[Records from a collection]
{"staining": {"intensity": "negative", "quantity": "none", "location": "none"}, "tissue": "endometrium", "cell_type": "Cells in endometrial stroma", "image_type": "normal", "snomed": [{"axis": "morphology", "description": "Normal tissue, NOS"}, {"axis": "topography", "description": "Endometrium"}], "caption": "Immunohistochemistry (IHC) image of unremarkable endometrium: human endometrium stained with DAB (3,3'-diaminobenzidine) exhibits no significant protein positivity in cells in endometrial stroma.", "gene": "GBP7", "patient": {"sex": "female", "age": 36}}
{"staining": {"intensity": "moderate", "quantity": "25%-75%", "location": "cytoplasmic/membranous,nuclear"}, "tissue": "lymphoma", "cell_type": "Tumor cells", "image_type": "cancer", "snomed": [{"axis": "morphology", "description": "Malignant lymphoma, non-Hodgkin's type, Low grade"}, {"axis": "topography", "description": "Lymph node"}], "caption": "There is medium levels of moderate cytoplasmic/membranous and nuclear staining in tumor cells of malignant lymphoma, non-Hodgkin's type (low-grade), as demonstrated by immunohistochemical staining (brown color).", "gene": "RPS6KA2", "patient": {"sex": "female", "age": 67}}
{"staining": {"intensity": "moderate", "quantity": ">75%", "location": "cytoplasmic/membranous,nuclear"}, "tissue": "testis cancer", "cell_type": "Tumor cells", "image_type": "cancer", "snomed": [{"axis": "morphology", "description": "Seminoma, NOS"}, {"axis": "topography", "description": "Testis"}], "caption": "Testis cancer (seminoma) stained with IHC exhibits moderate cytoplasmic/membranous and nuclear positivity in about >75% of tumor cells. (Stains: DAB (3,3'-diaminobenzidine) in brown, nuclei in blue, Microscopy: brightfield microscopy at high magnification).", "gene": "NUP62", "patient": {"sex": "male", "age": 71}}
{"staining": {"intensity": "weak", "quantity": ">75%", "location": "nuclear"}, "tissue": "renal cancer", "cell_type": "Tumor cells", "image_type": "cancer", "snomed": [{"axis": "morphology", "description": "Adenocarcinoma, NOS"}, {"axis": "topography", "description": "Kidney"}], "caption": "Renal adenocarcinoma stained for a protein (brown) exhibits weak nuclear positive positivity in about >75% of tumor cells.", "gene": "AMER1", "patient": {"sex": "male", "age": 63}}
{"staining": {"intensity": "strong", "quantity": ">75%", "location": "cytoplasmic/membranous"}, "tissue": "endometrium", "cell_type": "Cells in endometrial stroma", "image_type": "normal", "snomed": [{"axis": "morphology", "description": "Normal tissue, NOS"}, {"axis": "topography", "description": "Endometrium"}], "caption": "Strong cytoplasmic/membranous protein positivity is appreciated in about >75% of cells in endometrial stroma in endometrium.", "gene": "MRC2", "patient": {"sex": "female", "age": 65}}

| Work item |
Copy out the lines of the data where the word "with" can be found.

| Exercise answer |
{"staining": {"intensity": "negative", "quantity": "none", "location": "none"}, "tissue": "endometrium", "cell_type": "Cells in endometrial stroma", "image_type": "normal", "snomed": [{"axis": "morphology", "description": "Normal tissue, NOS"}, {"axis": "topography", "description": "Endometrium"}], "caption": "Immunohistochemistry (IHC) image of unremarkable endometrium: human endometrium stained with DAB (3,3'-diaminobenzidine) exhibits no significant protein positivity in cells in endometrial stroma.", "gene": "GBP7", "patient": {"sex": "female", "age": 36}}
{"staining": {"intensity": "moderate", "quantity": ">75%", "location": "cytoplasmic/membranous,nuclear"}, "tissue": "testis cancer", "cell_type": "Tumor cells", "image_type": "cancer", "snomed": [{"axis": "morphology", "description": "Seminoma, NOS"}, {"axis": "topography", "description": "Testis"}], "caption": "Testis cancer (seminoma) stained with IHC exhibits moderate cytoplasmic/membranous and nuclear positivity in about >75% of tumor cells. (Stains: DAB (3,3'-diaminobenzidine) in brown, nuclei in blue, Microscopy: brightfield microscopy at high magnification).", "gene": "NUP62", "patient": {"sex": "male", "age": 71}}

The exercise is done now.